Please set down each line of the data again, unchanged.
Segment Start: Provided data
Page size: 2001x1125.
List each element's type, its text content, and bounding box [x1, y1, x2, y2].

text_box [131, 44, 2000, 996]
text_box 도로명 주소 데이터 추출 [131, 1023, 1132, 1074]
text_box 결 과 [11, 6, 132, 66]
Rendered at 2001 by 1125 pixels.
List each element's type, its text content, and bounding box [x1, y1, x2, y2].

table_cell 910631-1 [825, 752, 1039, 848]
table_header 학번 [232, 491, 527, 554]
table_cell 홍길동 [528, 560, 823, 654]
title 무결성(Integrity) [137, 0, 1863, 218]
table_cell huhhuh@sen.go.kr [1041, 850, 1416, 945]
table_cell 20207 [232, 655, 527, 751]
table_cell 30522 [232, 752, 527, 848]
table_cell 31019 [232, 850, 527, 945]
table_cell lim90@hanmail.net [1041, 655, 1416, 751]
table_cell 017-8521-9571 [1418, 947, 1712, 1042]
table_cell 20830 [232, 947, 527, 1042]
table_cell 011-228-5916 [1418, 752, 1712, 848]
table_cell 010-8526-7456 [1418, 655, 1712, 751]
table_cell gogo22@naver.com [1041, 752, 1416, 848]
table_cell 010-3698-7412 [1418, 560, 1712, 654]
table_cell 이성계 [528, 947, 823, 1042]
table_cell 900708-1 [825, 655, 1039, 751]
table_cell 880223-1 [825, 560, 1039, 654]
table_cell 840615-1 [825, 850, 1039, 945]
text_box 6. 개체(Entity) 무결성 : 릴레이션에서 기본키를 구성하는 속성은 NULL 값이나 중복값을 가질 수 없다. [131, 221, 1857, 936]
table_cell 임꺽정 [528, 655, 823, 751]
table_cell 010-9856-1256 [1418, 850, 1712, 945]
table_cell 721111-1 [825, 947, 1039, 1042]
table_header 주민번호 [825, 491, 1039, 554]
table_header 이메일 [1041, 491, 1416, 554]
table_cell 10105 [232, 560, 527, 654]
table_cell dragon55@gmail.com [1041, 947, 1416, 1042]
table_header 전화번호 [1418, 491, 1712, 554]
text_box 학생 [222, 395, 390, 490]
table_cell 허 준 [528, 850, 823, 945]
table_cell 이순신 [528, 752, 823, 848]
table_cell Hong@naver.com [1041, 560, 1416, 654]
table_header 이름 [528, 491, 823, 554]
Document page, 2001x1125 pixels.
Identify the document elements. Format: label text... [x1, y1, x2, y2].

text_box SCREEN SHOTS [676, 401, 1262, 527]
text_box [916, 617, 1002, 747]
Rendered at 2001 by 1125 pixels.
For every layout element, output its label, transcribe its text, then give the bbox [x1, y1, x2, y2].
Segment End: Provided data
=== Exercise solution ===
Page size: 2001x1125.
List each element's type, its text content, and bounding box [x1, y1, x2, y2].

text_box [131, 44, 2000, 996]
text_box 도로명 주소 데이터 추출 [131, 1023, 1132, 1074]
text_box 결 과 [11, 6, 132, 66]
Rendered at 2001 by 1125 pixels.
List each element's type, its text content, and bounding box [x1, y1, x2, y2].

table_cell 910631-1 [825, 752, 1039, 848]
table_header 학번 [232, 491, 527, 554]
table_cell 홍길동 [528, 560, 823, 654]
title 무결성(Integrity) [137, 0, 1863, 218]
table_cell huhhuh@sen.go.kr [1041, 850, 1416, 945]
table_cell 20207 [232, 655, 527, 751]
table_cell 30522 [232, 752, 527, 848]
table_cell 31019 [232, 850, 527, 945]
table_cell lim90@hanmail.net [1041, 655, 1416, 751]
table_cell 017-8521-9571 [1418, 947, 1712, 1042]
table_cell 20830 [232, 947, 527, 1042]
table_cell 011-228-5916 [1418, 752, 1712, 848]
table_cell 010-8526-7456 [1418, 655, 1712, 751]
table_cell gogo22@naver.com [1041, 752, 1416, 848]
table_cell 010-3698-7412 [1418, 560, 1712, 654]
table_cell 이성계 [528, 947, 823, 1042]
table_cell 900708-1 [825, 655, 1039, 751]
table_cell 880223-1 [825, 560, 1039, 654]
table_cell 840615-1 [825, 850, 1039, 945]
text_box 6. 개체(Entity) 무결성 : 릴레이션에서 기본키를 구성하는 속성은 NULL 값이나 중복값을 가질 수 없다. [131, 221, 1857, 936]
table_cell 임꺽정 [528, 655, 823, 751]
table_cell 010-9856-1256 [1418, 850, 1712, 945]
table_cell 721111-1 [825, 947, 1039, 1042]
table_header 주민번호 [825, 491, 1039, 554]
table_header 이메일 [1041, 491, 1416, 554]
table_cell 10105 [232, 560, 527, 654]
table_cell dragon55@gmail.com [1041, 947, 1416, 1042]
table_header 전화번호 [1418, 491, 1712, 554]
text_box 학생 [222, 395, 390, 490]
table_cell 허 준 [528, 850, 823, 945]
table_cell 이순신 [528, 752, 823, 848]
table_cell Hong@naver.com [1041, 560, 1416, 654]
table_header 이름 [528, 491, 823, 554]
Document page, 2001x1125 pixels.
Identify the document elements. Format: label text... [x1, y1, x2, y2].

text_box SCREEN SHOTS [676, 401, 1262, 527]
text_box [916, 617, 1002, 747]
Rendered at 2001 by 1125 pixels.
For every layout element, output its label, transcribe its text, then give the bbox [x1, y1, x2, y2].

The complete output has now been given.